The organization representing fee-only advisors has launched a public initiative to clear up consumer confusion about fiduciaries that it says has been worsened by the SEC's proposed best-interest rule.

The National Association of Personal Financial Advisors (NAPFA) initiative includes infographics, GIFs and a pointed questionnaire investors can use to elicit critical information about their broker or advisor in the wake of the pending SEC “Reg Best Interest” proposal, which NAPFA alleges uses fiduciary-like terminology without applying a fiduciary standard to the bulk of the advisor industry.

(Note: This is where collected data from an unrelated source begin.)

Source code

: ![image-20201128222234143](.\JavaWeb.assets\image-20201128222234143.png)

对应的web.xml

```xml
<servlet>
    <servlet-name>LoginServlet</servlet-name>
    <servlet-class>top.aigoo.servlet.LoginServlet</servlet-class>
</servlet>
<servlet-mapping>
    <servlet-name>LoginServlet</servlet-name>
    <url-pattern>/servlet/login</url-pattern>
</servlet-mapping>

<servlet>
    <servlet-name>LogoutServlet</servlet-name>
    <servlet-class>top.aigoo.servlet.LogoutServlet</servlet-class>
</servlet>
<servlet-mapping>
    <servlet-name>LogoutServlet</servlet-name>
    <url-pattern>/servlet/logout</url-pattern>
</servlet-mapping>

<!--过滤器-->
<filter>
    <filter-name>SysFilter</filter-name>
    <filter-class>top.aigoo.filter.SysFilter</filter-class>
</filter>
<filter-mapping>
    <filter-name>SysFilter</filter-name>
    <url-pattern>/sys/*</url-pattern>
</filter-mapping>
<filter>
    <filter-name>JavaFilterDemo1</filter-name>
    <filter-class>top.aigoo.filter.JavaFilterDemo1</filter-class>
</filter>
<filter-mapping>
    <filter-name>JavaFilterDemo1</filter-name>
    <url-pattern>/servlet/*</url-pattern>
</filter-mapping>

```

“The term ‘best-interest’ is not shorthand for fiduciary and it is misleading to investors,” NAPFA President Geoffrey Brown told Financial Advisor magazine.

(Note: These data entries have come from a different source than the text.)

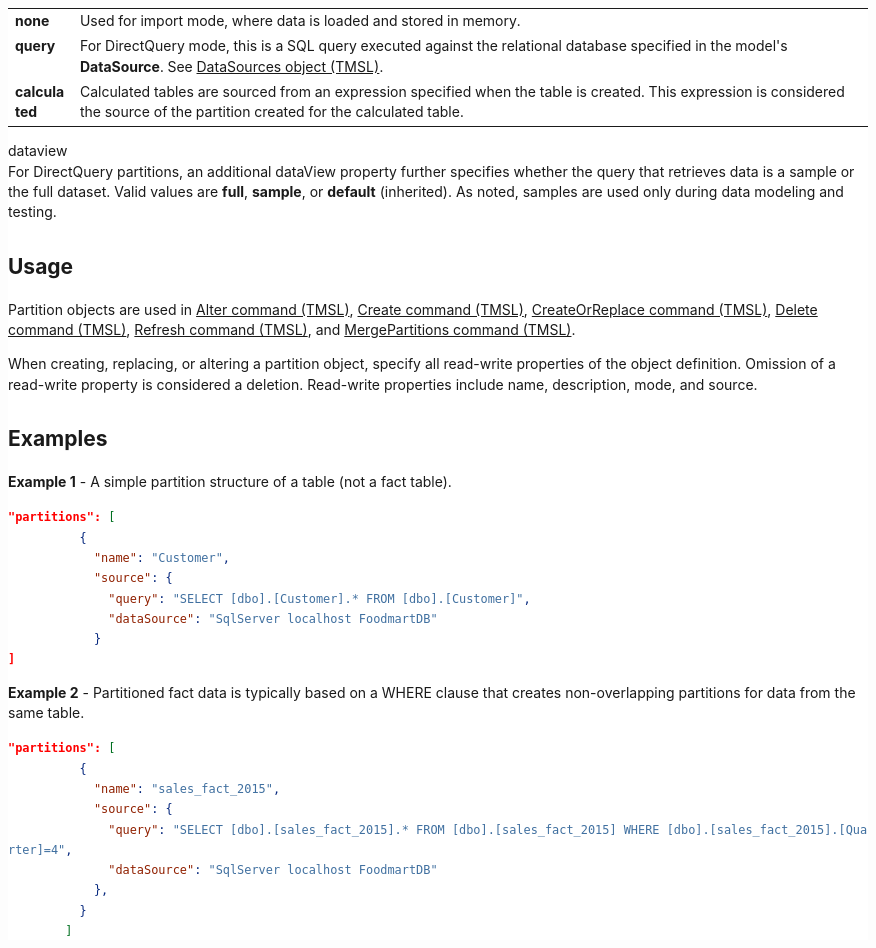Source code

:|||  
|-|-|  
|**none**|Used for import mode, where data is loaded and stored in memory.|  
|**query**|For DirectQuery mode, this is a SQL query executed against the relational database specified in the model's **DataSource**. See [DataSources object &#40;TMSL&#41;](datasources-object-tmsl.md).|  
|**calculated**|Calculated tables are sourced from an expression specified when the table is created. This expression is considered the source of the partition created for the calculated table.|  
  
 dataview  
 For DirectQuery partitions, an additional dataView property further specifies whether the query that retrieves data is a sample or the full dataset. Valid values are **full**, **sample**, or **default** (inherited). As noted, samples are used only during data modeling and testing.
  
## Usage  

 Partition objects are used in [Alter command &#40;TMSL&#41;](alter-command-tmsl.md), [Create command &#40;TMSL&#41;](create-command-tmsl.md), [CreateOrReplace command &#40;TMSL&#41;](createorreplace-command-tmsl.md), [Delete command &#40;TMSL&#41;](delete-command-tmsl.md), [Refresh command &#40;TMSL&#41;](refresh-command-tmsl.md), and [MergePartitions command &#40;TMSL&#41;](mergepartitions-command-tmsl.md).  
  
 When creating, replacing, or altering a partition object, specify all read-write properties of the object definition. Omission of a read-write property is considered a deletion. Read-write properties include name, description, mode, and source.  
  
## Examples  

 **Example 1** - A simple partition structure of a table (not a fact table).  
  
```json   
"partitions": [  
          {  
            "name": "Customer",  
            "source": {  
              "query": "SELECT [dbo].[Customer].* FROM [dbo].[Customer]",  
              "dataSource": "SqlServer localhost FoodmartDB"  
            }  
]  
```  
  
 **Example 2** - Partitioned fact data is typically based on a WHERE clause that  creates non-overlapping partitions for data from the same table.  
  
```json   
"partitions": [  
          {  
            "name": "sales_fact_2015",  
            "source": {  
              "query": "SELECT [dbo].[sales_fact_2015].* FROM [dbo].[sales_fact_2015] WHERE [dbo].[sales_fact_2015].[Quarter]=4",                                                                                          
              "dataSource": "SqlServer localhost FoodmartDB"  
            },  
          }  
        ]  
```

Brown said the regulation creates a “false equivalency” in investors’ minds between registered investment advisors, who do have a fiduciary standard, and hybrid or dually-registered advisors and brokers, who will instead be held to an undefined “best-interest" standard under the proposal.

“An investor could go seek advice from a broker and believe they’re working with a fiduciary when they’re not,” Brown said. “We thought it was very important to arm investors with a clear definition of what a fiduciary is, tips on choosing an advisor, a sample set of questions and diagnostics to help them do due diligence.”

In one of example of the message being conveyed, NAPFA states the following on its campaign website: “Non-fiduciary financial professionals can recommend products whose sales generate bonuses, commissions or prizes for them, but can cost you significantly more in higher fees. It’s estimated that non-fiduciary advice costs investors up to $17 billion a year,” NAPFA states on the campaign's website.

SEC Chairman Jay Clayton said he hopes to finalize the agency's best-interest proposal in the summer.

Brown said NAPFA will decide how its 3,600 members want to respond to the SEC’s final rule when they see it.

Clayton has argued there really is no difference between the fiduciary standard and the best-interest standard. “The core duty is the same,” he said. “There are people who try to say there is daylight between the two. But not the way we think about it.”

Critics argue the SEC could just apply advisors’ existing fiduciary standard to dually registered brokers. But Clayton maintains two standards are needed to reflect the differences in the RIA and broker business models.